Work instruction —
Without including any pictures, write out all the records word for word.

Material for this task —
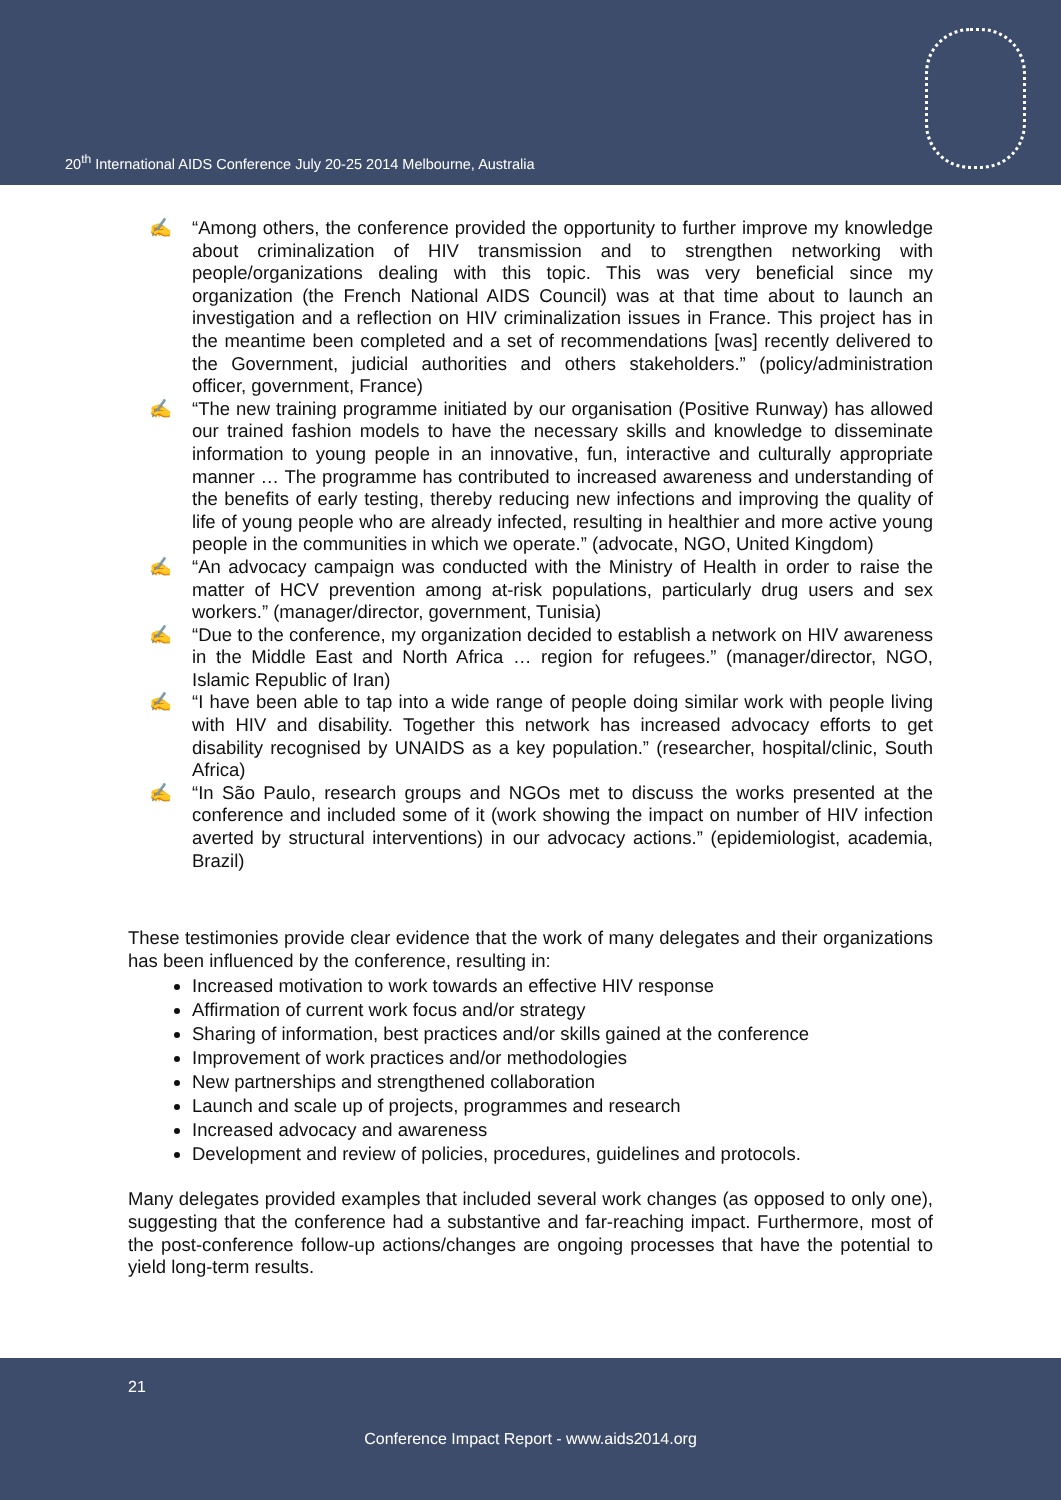20<sup>th</sup> International AIDS Conference July 20-25 2014 Melbourne, Australia
✍ “Among others, the conference provided the opportunity to further improve my knowledge about criminalization of HIV transmission and to strengthen networking with people/organizations dealing with this topic. This was very beneficial since my organization (the French National AIDS Council) was at that time about to launch an investigation and a reflection on HIV criminalization issues in France. This project has in the meantime been completed and a set of recommendations [was] recently delivered to the Government, judicial authorities and others stakeholders.” (policy/administration officer, government, France)
✍ “The new training programme initiated by our organisation (Positive Runway) has allowed our trained fashion models to have the necessary skills and knowledge to disseminate information to young people in an innovative, fun, interactive and culturally appropriate manner … The programme has contributed to increased awareness and understanding of the benefits of early testing, thereby reducing new infections and improving the quality of life of young people who are already infected, resulting in healthier and more active young people in the communities in which we operate.” (advocate, NGO, United Kingdom)
✍ “An advocacy campaign was conducted with the Ministry of Health in order to raise the matter of HCV prevention among at-risk populations, particularly drug users and sex workers.” (manager/director, government, Tunisia)
✍ “Due to the conference, my organization decided to establish a network on HIV awareness in the Middle East and North Africa … region for refugees.” (manager/director, NGO, Islamic Republic of Iran)
✍ “I have been able to tap into a wide range of people doing similar work with people living with HIV and disability. Together this network has increased advocacy efforts to get disability recognised by UNAIDS as a key population.” (researcher, hospital/clinic, South Africa)
✍ “In São Paulo, research groups and NGOs met to discuss the works presented at the conference and included some of it (work showing the impact on number of HIV infection averted by structural interventions) in our advocacy actions.” (epidemiologist, academia, Brazil)
These testimonies provide clear evidence that the work of many delegates and their organizations has been influenced by the conference, resulting in:
Increased motivation to work towards an effective HIV response
Affirmation of current work focus and/or strategy
Sharing of information, best practices and/or skills gained at the conference
Improvement of work practices and/or methodologies
New partnerships and strengthened collaboration
Launch and scale up of projects, programmes and research
Increased advocacy and awareness
Development and review of policies, procedures, guidelines and protocols.
Many delegates provided examples that included several work changes (as opposed to only one), suggesting that the conference had a substantive and far-reaching impact. Furthermore, most of the post-conference follow-up actions/changes are ongoing processes that have the potential to yield long-term results.
21
Conference Impact Report - www.aids2014.org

Response —
20<sup>th</sup> International AIDS Conference July 20-25 2014 Melbourne, Australia
✍ “Among others, the conference provided the opportunity to further improve my knowledge about criminalization of HIV transmission and to strengthen networking with people/organizations dealing with this topic. This was very beneficial since my organization (the French National AIDS Council) was at that time about to launch an investigation and a reflection on HIV criminalization issues in France. This project has in the meantime been completed and a set of recommendations [was] recently delivered to the Government, judicial authorities and others stakeholders.” (policy/administration officer, government, France)
✍ “The new training programme initiated by our organisation (Positive Runway) has allowed our trained fashion models to have the necessary skills and knowledge to disseminate information to young people in an innovative, fun, interactive and culturally appropriate manner … The programme has contributed to increased awareness and understanding of the benefits of early testing, thereby reducing new infections and improving the quality of life of young people who are already infected, resulting in healthier and more active young people in the communities in which we operate.” (advocate, NGO, United Kingdom)
✍ “An advocacy campaign was conducted with the Ministry of Health in order to raise the matter of HCV prevention among at-risk populations, particularly drug users and sex workers.” (manager/director, government, Tunisia)
✍ “Due to the conference, my organization decided to establish a network on HIV awareness in the Middle East and North Africa … region for refugees.” (manager/director, NGO, Islamic Republic of Iran)
✍ “I have been able to tap into a wide range of people doing similar work with people living with HIV and disability. Together this network has increased advocacy efforts to get disability recognised by UNAIDS as a key population.” (researcher, hospital/clinic, South Africa)
✍ “In São Paulo, research groups and NGOs met to discuss the works presented at the conference and included some of it (work showing the impact on number of HIV infection averted by structural interventions) in our advocacy actions.” (epidemiologist, academia, Brazil)
These testimonies provide clear evidence that the work of many delegates and their organizations has been influenced by the conference, resulting in:
Increased motivation to work towards an effective HIV response
Affirmation of current work focus and/or strategy
Sharing of information, best practices and/or skills gained at the conference
Improvement of work practices and/or methodologies
New partnerships and strengthened collaboration
Launch and scale up of projects, programmes and research
Increased advocacy and awareness
Development and review of policies, procedures, guidelines and protocols.
Many delegates provided examples that included several work changes (as opposed to only one), suggesting that the conference had a substantive and far-reaching impact. Furthermore, most of the post-conference follow-up actions/changes are ongoing processes that have the potential to yield long-term results.
21
Conference Impact Report - www.aids2014.org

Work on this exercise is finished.